*** Opening of STORED DATA ***

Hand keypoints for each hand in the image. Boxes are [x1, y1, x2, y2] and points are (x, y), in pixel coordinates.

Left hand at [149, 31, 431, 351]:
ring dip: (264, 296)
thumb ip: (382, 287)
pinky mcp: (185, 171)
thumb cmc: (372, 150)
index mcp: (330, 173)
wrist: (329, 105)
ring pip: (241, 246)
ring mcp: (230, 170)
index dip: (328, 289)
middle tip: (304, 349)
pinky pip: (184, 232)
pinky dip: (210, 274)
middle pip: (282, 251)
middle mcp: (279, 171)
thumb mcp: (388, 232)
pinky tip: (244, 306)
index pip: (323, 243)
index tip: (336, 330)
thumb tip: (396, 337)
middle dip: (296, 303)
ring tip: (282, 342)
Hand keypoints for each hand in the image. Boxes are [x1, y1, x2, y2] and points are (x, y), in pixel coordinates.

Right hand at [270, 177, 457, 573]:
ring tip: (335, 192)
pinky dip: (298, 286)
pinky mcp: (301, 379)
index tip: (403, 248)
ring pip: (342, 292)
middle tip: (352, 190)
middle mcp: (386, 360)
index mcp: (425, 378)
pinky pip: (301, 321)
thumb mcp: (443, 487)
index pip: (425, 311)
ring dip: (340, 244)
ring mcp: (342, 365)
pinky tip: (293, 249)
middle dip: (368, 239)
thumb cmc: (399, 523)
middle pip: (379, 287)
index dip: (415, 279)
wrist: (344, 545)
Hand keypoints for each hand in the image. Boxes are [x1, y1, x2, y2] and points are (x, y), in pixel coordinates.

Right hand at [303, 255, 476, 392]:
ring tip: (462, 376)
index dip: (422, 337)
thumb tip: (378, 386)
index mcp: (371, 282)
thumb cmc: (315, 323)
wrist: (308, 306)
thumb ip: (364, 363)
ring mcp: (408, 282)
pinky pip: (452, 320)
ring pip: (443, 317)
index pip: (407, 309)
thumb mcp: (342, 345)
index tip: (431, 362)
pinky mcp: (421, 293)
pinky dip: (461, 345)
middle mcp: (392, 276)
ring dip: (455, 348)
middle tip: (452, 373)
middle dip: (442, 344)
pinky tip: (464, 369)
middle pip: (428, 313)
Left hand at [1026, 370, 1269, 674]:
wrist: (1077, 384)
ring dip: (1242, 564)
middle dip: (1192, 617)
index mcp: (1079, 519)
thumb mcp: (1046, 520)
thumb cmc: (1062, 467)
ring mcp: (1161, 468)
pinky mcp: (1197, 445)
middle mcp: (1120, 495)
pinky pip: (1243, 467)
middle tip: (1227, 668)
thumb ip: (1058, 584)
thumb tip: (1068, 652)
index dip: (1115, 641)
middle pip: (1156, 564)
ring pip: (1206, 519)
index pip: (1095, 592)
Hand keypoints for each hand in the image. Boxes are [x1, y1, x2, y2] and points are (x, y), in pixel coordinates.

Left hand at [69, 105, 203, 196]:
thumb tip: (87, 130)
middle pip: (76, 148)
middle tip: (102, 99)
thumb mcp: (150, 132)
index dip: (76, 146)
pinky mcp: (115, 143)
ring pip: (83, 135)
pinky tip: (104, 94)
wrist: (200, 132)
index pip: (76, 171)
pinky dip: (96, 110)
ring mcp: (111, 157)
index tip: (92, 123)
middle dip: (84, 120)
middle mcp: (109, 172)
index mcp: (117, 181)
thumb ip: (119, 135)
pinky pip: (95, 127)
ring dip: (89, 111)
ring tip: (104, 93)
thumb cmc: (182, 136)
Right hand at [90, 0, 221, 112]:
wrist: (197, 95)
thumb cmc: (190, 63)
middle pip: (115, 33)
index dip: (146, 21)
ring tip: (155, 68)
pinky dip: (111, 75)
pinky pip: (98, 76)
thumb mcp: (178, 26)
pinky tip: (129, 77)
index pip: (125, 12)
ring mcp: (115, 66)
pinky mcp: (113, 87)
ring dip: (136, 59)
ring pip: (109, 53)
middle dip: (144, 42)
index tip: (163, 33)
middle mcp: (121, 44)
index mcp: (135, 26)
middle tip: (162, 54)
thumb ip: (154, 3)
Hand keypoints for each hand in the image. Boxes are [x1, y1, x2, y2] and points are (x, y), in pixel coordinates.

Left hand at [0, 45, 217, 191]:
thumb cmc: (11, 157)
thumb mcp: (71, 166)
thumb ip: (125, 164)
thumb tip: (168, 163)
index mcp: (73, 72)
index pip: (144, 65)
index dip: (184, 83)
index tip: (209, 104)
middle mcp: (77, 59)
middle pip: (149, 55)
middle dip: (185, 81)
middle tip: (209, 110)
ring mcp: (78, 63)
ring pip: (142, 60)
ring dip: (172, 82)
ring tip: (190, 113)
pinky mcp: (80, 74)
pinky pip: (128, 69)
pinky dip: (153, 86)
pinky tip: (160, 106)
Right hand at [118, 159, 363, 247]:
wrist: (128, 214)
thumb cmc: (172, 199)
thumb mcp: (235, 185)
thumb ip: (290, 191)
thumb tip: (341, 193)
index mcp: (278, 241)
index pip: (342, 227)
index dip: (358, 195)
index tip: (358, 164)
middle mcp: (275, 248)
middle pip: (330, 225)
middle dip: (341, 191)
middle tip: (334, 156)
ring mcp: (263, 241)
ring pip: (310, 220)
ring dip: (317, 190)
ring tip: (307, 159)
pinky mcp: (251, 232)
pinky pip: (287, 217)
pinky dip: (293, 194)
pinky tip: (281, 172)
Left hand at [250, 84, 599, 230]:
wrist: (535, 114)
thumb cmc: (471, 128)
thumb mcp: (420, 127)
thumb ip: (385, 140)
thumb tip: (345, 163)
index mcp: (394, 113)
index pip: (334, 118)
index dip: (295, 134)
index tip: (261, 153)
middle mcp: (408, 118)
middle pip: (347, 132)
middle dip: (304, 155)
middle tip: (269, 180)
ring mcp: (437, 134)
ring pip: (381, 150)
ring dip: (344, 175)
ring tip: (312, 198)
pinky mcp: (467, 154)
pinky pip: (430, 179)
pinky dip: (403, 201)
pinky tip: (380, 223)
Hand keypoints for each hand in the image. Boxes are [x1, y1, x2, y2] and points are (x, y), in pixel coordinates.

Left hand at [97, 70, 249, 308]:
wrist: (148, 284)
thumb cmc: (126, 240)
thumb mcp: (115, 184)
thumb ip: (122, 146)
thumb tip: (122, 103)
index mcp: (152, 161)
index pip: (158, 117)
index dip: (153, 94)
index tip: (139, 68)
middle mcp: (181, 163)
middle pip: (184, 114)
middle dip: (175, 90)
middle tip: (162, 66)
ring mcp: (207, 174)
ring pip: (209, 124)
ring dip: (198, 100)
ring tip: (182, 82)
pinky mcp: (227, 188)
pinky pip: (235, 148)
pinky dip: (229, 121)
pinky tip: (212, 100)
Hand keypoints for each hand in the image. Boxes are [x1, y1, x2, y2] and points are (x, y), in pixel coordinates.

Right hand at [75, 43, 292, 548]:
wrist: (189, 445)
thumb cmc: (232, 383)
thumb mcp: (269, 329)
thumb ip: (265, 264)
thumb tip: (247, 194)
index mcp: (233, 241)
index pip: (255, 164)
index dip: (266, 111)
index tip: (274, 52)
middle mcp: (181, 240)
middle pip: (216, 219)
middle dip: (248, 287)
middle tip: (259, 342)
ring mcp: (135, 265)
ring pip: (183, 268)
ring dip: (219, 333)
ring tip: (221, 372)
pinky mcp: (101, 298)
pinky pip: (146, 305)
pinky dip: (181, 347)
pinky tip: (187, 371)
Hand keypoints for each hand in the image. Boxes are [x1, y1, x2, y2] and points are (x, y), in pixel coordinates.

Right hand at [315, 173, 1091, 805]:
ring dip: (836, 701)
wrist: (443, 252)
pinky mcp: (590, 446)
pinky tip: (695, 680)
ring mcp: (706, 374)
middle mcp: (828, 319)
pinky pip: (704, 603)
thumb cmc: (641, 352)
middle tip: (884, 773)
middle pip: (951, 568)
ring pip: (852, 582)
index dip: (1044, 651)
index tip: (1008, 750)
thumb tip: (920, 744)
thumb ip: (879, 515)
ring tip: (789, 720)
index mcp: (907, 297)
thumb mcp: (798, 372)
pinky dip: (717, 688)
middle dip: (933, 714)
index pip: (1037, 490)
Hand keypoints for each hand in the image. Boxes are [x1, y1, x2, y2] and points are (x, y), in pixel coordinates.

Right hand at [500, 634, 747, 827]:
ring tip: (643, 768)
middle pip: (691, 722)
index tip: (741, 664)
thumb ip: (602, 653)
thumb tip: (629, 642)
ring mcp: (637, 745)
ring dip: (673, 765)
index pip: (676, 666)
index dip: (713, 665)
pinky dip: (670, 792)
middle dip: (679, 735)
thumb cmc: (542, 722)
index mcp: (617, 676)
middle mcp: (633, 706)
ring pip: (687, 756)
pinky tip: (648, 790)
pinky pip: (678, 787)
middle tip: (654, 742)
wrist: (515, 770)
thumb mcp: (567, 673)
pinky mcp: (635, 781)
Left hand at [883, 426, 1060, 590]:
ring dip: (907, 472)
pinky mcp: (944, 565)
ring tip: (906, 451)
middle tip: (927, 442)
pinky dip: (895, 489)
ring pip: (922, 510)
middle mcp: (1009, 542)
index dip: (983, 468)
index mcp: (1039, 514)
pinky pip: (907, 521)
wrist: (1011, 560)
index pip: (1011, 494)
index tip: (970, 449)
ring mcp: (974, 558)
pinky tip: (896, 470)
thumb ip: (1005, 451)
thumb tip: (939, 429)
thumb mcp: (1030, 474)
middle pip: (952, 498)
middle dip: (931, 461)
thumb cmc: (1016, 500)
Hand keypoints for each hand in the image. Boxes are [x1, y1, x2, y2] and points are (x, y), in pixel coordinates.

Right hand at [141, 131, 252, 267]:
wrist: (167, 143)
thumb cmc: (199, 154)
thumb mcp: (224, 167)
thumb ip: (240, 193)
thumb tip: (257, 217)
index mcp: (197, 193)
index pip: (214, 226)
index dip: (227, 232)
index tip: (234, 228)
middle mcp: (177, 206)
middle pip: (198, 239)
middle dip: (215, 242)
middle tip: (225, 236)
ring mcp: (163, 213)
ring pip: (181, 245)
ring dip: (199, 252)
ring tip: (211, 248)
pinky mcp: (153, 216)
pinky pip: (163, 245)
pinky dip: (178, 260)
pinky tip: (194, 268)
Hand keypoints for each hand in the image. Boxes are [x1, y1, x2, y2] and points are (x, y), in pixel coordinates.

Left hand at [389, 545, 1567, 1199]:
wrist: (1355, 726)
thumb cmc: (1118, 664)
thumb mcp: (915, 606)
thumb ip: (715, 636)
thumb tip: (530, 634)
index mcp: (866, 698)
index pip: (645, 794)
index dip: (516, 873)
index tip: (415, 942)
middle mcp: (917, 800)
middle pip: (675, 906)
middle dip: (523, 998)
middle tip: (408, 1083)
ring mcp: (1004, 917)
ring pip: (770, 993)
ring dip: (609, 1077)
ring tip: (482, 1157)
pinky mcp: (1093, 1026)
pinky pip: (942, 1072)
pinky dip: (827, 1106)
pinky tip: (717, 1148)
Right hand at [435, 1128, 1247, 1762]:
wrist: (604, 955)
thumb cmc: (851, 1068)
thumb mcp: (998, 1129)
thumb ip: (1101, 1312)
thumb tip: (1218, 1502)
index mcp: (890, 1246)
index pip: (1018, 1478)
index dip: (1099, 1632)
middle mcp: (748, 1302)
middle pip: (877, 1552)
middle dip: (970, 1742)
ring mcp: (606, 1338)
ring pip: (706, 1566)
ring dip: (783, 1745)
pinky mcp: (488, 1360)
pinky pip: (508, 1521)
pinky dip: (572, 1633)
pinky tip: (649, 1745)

*** Close of STORED DATA ***

Check the listing above for lines containing the string "Left", and copy each one.

Left hand at [149, 31, 431, 351]:
Left hand at [1026, 370, 1269, 674]:
Left hand at [69, 105, 203, 196]:
Left hand at [0, 45, 217, 191]:
Left hand at [250, 84, 599, 230]:
Left hand at [97, 70, 249, 308]:
Left hand at [883, 426, 1060, 590]:
Left hand at [389, 545, 1567, 1199]:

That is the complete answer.